The title of this post is the title of this notable new paper authored by Lucian Dervan now available via SSRN. Here is its abstract:
In 2018, the United States Supreme Court ruled in Class v. United States that a defendant does not inherently waive his or her right to appeal constitutional claims simply by entering an unconditional plea of guilty. Rather, the Court determined such waivers must be express. While the issue decided in Class was relatively straightforward, the case stands more importantly as another pillar in the growing body of modern plea-bargaining jurisprudence. In particular, Class is of note because the facts of the case and the discussions surrounding the appeal raise fundamental questions regarding the operation of the plea-bargaining machine, the psychology of defendant decision-making, and the voluntariness of plea bargaining given our growing understanding of the phenomenon of factually innocent defendants falsely pleading guilty.

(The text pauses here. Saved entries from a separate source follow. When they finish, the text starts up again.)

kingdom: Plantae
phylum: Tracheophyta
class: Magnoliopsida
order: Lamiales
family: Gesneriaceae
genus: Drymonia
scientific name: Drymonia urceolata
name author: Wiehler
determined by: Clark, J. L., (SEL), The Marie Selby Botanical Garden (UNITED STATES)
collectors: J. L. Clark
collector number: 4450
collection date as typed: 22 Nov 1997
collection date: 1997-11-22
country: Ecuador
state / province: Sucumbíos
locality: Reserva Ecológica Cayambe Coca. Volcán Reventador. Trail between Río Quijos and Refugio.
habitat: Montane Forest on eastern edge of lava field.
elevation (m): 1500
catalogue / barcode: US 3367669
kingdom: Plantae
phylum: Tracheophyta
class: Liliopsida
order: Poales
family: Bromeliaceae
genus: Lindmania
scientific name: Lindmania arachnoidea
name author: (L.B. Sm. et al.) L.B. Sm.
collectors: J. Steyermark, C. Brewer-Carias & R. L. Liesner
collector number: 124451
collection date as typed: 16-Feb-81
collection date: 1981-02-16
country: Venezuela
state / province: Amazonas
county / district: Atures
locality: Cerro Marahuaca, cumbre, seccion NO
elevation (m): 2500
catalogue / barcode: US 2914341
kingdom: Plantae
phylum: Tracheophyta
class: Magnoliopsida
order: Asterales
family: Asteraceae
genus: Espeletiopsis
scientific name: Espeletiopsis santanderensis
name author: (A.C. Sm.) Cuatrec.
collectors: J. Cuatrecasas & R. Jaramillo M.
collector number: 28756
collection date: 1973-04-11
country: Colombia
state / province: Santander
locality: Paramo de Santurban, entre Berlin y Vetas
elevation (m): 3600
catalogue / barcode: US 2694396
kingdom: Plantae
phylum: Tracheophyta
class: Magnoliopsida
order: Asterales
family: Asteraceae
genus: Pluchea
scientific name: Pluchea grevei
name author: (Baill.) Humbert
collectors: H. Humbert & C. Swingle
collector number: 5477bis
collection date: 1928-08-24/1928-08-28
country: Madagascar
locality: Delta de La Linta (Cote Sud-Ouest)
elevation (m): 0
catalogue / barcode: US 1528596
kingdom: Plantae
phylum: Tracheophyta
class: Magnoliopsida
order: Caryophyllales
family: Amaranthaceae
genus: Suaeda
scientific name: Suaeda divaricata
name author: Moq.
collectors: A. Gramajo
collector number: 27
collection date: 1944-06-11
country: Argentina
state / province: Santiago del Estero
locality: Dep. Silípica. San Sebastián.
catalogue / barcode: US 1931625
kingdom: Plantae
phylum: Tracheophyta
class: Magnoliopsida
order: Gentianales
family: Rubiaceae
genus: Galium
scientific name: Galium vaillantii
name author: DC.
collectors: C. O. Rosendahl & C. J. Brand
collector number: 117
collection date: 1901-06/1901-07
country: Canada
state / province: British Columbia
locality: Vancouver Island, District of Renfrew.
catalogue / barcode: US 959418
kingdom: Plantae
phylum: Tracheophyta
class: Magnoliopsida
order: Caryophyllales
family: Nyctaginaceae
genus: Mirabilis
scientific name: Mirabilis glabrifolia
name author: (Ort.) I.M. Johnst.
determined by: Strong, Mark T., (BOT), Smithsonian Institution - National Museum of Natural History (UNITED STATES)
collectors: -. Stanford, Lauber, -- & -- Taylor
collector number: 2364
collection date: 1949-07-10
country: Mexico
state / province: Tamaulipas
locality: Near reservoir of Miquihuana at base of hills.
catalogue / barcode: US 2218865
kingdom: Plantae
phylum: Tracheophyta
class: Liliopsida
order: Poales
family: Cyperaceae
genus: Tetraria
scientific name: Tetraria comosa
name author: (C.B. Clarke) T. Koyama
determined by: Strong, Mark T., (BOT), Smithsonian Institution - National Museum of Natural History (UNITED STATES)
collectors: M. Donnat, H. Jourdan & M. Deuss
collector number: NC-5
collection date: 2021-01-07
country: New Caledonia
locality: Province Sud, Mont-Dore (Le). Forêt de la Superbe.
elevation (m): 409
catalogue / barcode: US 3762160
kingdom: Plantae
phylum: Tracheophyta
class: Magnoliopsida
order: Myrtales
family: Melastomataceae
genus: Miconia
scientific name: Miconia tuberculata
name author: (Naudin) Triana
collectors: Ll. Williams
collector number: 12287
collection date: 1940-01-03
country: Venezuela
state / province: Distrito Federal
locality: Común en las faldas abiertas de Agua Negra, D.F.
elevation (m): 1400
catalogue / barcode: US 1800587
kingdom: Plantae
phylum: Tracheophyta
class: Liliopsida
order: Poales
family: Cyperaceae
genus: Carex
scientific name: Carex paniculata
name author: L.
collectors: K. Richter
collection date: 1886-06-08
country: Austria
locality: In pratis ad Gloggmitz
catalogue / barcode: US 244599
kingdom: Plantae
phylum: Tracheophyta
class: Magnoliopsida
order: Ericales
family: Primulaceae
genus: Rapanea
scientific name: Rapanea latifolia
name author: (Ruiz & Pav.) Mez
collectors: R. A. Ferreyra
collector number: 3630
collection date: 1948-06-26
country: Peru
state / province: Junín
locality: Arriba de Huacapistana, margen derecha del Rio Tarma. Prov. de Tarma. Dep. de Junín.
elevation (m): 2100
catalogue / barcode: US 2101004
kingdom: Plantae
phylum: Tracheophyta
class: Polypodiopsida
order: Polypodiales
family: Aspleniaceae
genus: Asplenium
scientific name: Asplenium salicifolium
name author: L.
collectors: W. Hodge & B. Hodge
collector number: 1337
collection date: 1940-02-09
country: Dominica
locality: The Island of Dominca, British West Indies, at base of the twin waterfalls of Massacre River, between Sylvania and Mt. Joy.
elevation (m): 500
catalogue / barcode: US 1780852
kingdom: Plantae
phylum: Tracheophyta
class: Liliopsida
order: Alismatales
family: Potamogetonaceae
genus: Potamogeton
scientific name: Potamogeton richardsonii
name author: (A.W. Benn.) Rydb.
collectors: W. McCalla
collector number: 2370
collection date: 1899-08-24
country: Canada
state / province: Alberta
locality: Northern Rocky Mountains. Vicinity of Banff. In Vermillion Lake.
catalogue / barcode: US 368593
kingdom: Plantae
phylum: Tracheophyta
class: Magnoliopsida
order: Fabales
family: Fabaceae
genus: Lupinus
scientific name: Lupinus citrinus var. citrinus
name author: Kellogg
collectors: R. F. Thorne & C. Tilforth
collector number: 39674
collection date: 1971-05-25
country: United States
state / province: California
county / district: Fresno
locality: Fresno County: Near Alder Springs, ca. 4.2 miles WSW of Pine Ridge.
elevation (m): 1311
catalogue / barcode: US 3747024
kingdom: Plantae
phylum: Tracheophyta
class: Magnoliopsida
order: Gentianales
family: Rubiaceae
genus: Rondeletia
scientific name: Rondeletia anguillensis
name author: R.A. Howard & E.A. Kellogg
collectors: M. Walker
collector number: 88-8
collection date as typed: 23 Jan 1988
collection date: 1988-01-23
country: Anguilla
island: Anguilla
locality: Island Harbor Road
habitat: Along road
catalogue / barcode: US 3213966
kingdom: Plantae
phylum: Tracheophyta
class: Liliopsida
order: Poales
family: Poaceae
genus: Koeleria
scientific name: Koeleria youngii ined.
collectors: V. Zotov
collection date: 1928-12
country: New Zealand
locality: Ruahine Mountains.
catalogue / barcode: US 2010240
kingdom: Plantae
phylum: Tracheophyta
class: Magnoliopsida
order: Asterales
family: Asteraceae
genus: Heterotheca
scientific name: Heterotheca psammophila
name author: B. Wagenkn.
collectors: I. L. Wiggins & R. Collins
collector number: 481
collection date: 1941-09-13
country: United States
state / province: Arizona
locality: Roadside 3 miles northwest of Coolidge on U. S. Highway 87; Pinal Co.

This article begins with an examination of Class, including the incentives that led the defendant to plead guilty despite his belief that the statute of conviction infringed his constitutional rights. The article then examines the shadowy rise of plea bargaining during the 19th and 20th centuries and the recent focus on plea bargaining by the Supreme Court since its 2010 decision in Padilla v. Kentucky. This analysis of recent plea-bargaining case law will illustrate that fundamental issues are beginning to rise to the surface regarding defendant decision-making and voluntariness in the plea context, including the reliability of admissions of guilt in return for plea bargains and the phenomenon of false pleas. The article, therefore, next examines recent psychological research on these topics, including research demonstrating that factually innocent individuals will falsely confess in return for the benefits of a bargain and research finding that pretrial detention is a driver of false pleas.
Finally, the piece considers the ramifications of growing evidence that plea bargaining has a voluntariness and reliability problem. Along with considering ways to address these concerns, the article proposes that these revelations will inevitably lead us to face a broader question. What does it mean if we have adopted a criminal justice system that embraces efficiency at the expense of accuracy?